● Task inputs
◇ ◇ ◇
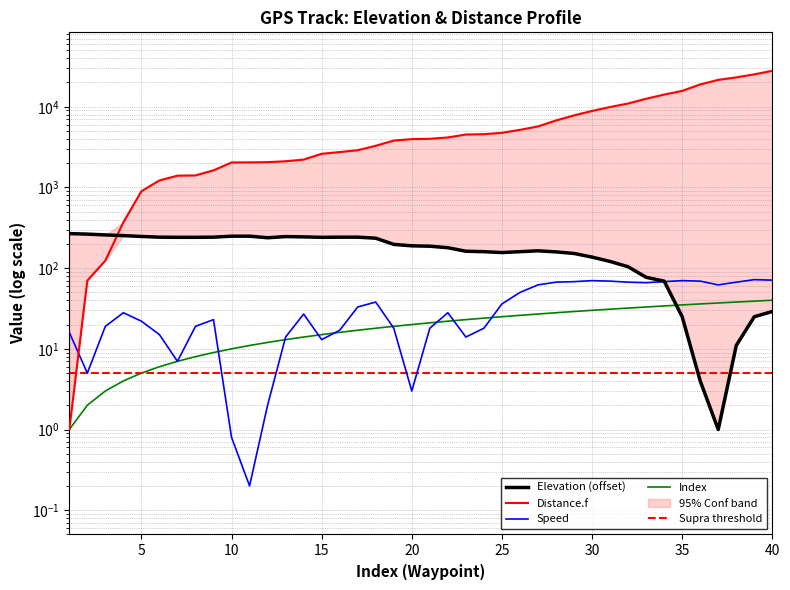

Reading left to right, list all the values displayed in this chart.

Elevation: 268.0	264.0	258.0	253.0	247.0	242.0	241.0	241.0	242.0	249.0	249.0	238.0	246.0	244.0	241.0	242.0	242.0	235.0	197.0	189.0	187.0	179.0	162.0	160.0	156.0	160.0	164.0	159.0	152.0	137.0	121.0	104.0	77.0	69.0	25.0	4.0	1.0	11.0	25.0	29.0
Distance.f: 1.0	70.0	124.0	370.0	898.0	1221.0	1400.0	1410.0	1630.0	2038.0	2046.0	2058.0	2113.0	2214.0	2614.0	2746.0	2895.0	3283.0	3811.0	3973.0	4009.0	4165.0	4530.0	4572.0	4756.0	5177.0	5705.0	6761.0	7817.0	8873.0	9929.0	10985.0	12569.0	14153.0	15737.0	18905.0	21545.0	23129.0	25241.0	27881.0
Speed: 16.0	5.0	19.0	28.0	22.0	15.0	7.0	19.0	23.0	0.8	0.2	2.0	14.0	27.0	13.0	17.0	33.0	38.0	18.0	3.0	18.0	28.0	14.0	18.0	36.0	50.0	62.0	67.0	68.0	70.0	69.0	67.0	66.0	68.0	70.0	69.0	62.0	67.0	72.0	71.0
Index: 1.0	2.0	3.0	4.0	5.0	6.0	7.0	8.0	9.0	10.0	11.0	12.0	13.0	14.0	15.0	16.0	17.0	18.0	19.0	20.0	21.0	22.0	23.0	24.0	25.0	26.0	27.0	28.0	29.0	30.0	31.0	32.0	33.0	34.0	35.0	36.0	37.0	38.0	39.0	40.0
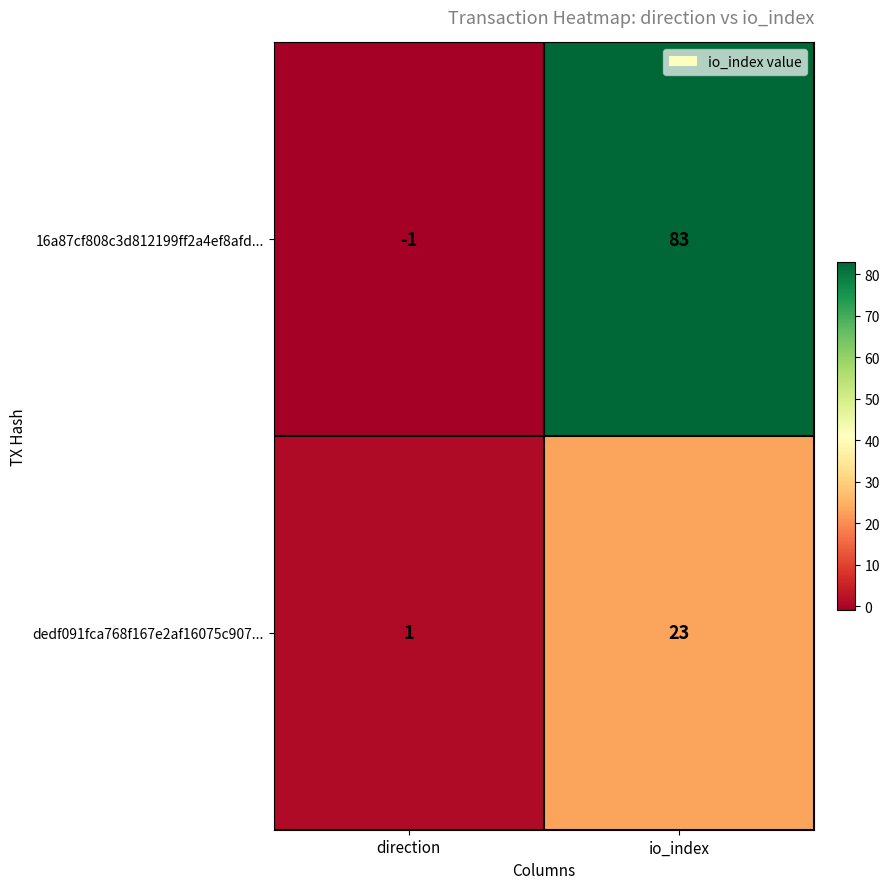

Which series has the largest total across all categories?

16a87cf808c3d812199ff2a4ef8afd...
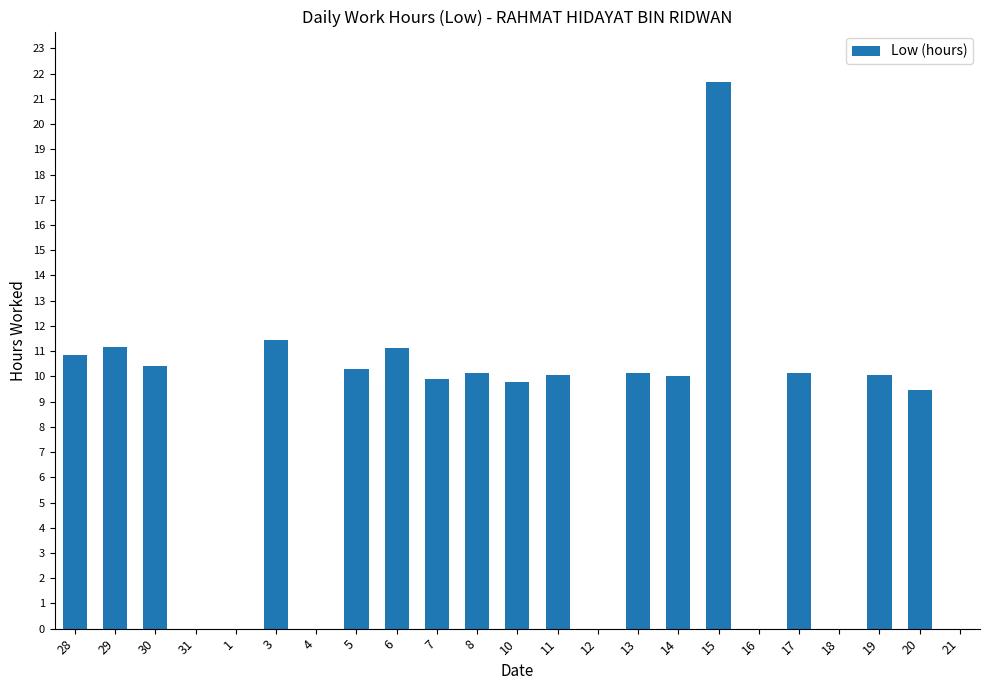

What is the approximate value at 15?

21.7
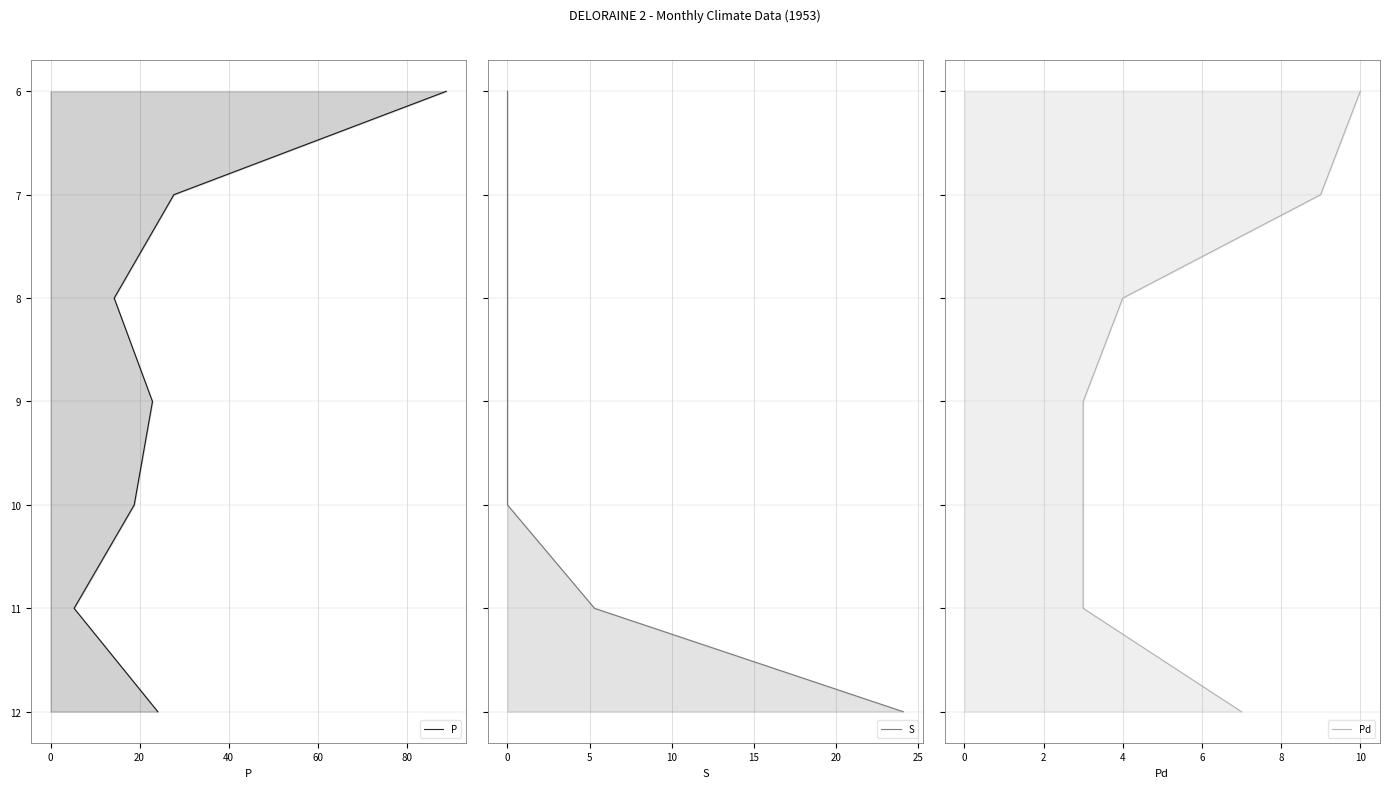

True or false: Pd and S cross at least once.

False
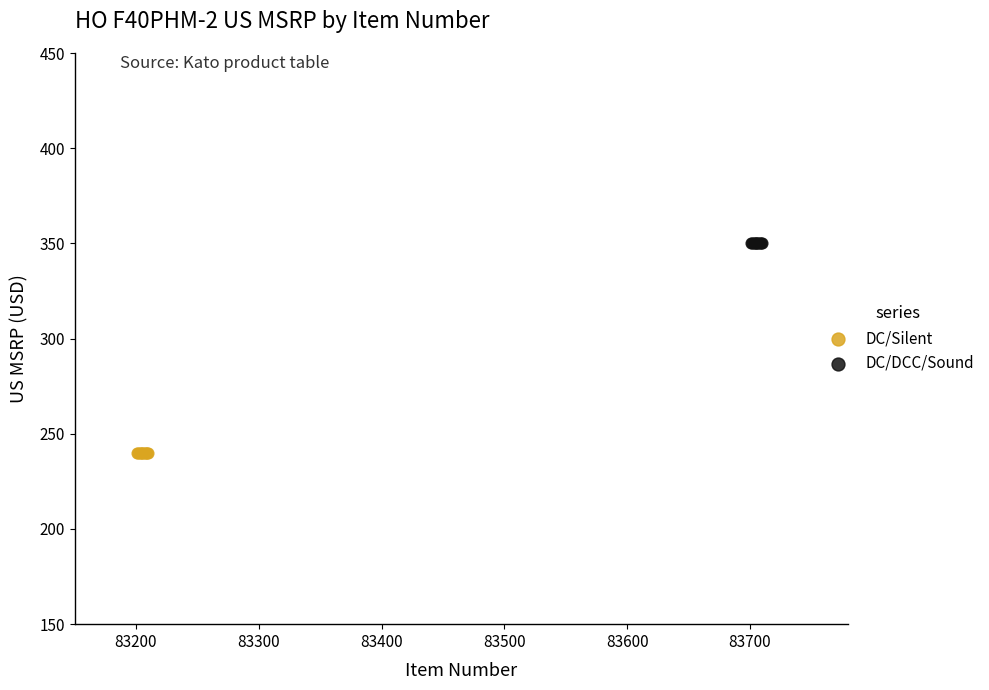

Which series reaches the maximum Y coordinate?

DC/DCC/Sound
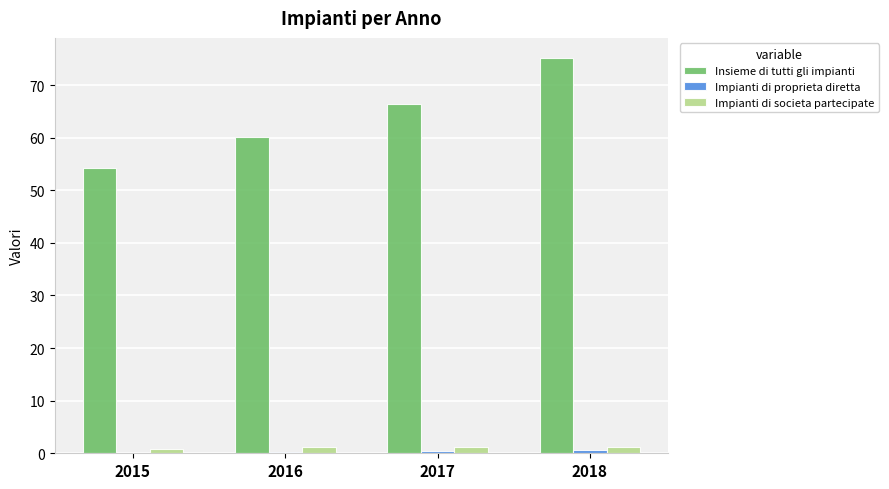

The Insieme di tutti gli impianti series shows 19.9 at 2018. True or false?

False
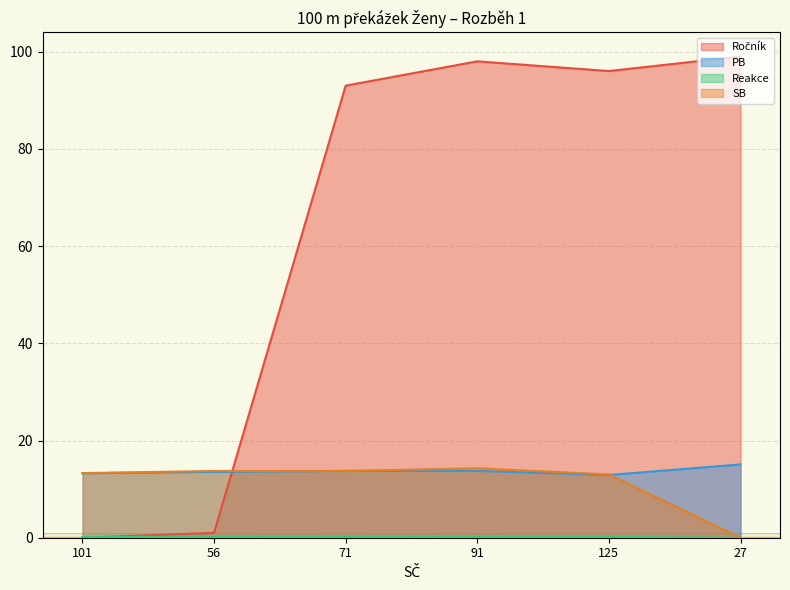

Reading left to right, extract all data points from this chart.

Ročník: 0.0	1.0	93.0	98.0	96.0	99.0
PB: 13.3	13.5	13.7	13.8	12.9	15.1
Reakce: 0.2	0.2	0.2	0.2	0.2	0.0
SB: 13.3	13.7	13.7	14.3	13.0	0.0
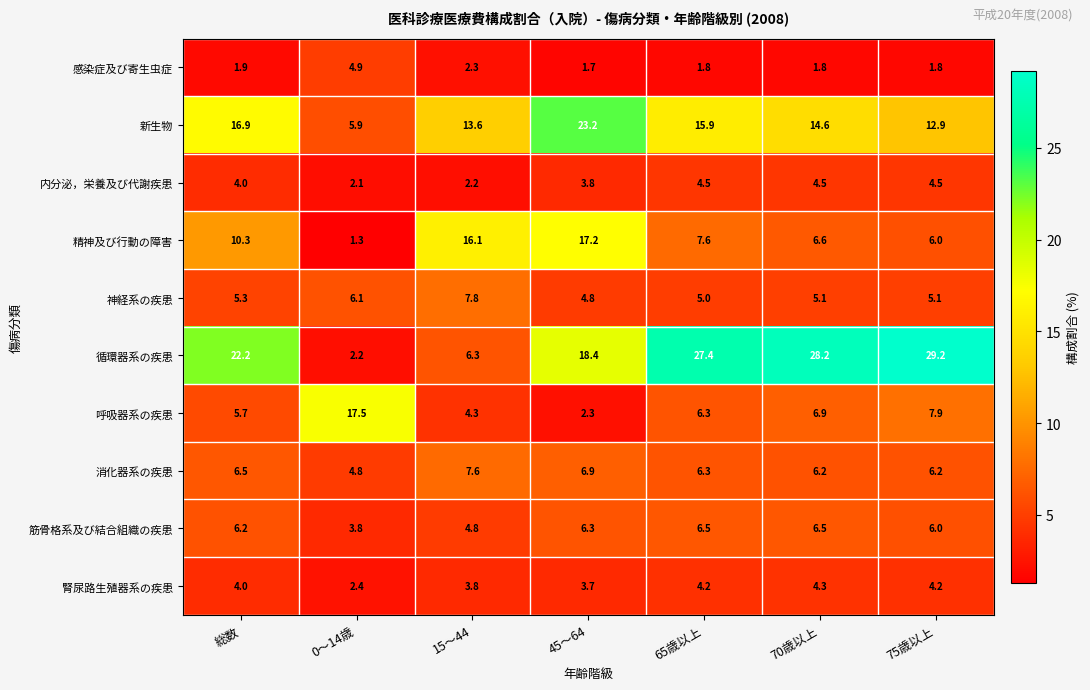

How many data points in 循環器系の疾患 are above 22?

4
◇ ◇ ◇
● Your task
Retype all of the data above line for line, with nothing changed, and leave out the pictures.

● Solution below
Reading left to right, list all the values displayed in this chart.

Elevation: 268.0	264.0	258.0	253.0	247.0	242.0	241.0	241.0	242.0	249.0	249.0	238.0	246.0	244.0	241.0	242.0	242.0	235.0	197.0	189.0	187.0	179.0	162.0	160.0	156.0	160.0	164.0	159.0	152.0	137.0	121.0	104.0	77.0	69.0	25.0	4.0	1.0	11.0	25.0	29.0
Distance.f: 1.0	70.0	124.0	370.0	898.0	1221.0	1400.0	1410.0	1630.0	2038.0	2046.0	2058.0	2113.0	2214.0	2614.0	2746.0	2895.0	3283.0	3811.0	3973.0	4009.0	4165.0	4530.0	4572.0	4756.0	5177.0	5705.0	6761.0	7817.0	8873.0	9929.0	10985.0	12569.0	14153.0	15737.0	18905.0	21545.0	23129.0	25241.0	27881.0
Speed: 16.0	5.0	19.0	28.0	22.0	15.0	7.0	19.0	23.0	0.8	0.2	2.0	14.0	27.0	13.0	17.0	33.0	38.0	18.0	3.0	18.0	28.0	14.0	18.0	36.0	50.0	62.0	67.0	68.0	70.0	69.0	67.0	66.0	68.0	70.0	69.0	62.0	67.0	72.0	71.0
Index: 1.0	2.0	3.0	4.0	5.0	6.0	7.0	8.0	9.0	10.0	11.0	12.0	13.0	14.0	15.0	16.0	17.0	18.0	19.0	20.0	21.0	22.0	23.0	24.0	25.0	26.0	27.0	28.0	29.0	30.0	31.0	32.0	33.0	34.0	35.0	36.0	37.0	38.0	39.0	40.0

Which series has the largest total across all categories?

16a87cf808c3d812199ff2a4ef8afd...

What is the approximate value at 15?

21.7

True or false: Pd and S cross at least once.

False

Which series reaches the maximum Y coordinate?

DC/DCC/Sound

The Insieme di tutti gli impianti series shows 19.9 at 2018. True or false?

False

Reading left to right, extract all data points from this chart.

Ročník: 0.0	1.0	93.0	98.0	96.0	99.0
PB: 13.3	13.5	13.7	13.8	12.9	15.1
Reakce: 0.2	0.2	0.2	0.2	0.2	0.0
SB: 13.3	13.7	13.7	14.3	13.0	0.0

How many data points in 循環器系の疾患 are above 22?

4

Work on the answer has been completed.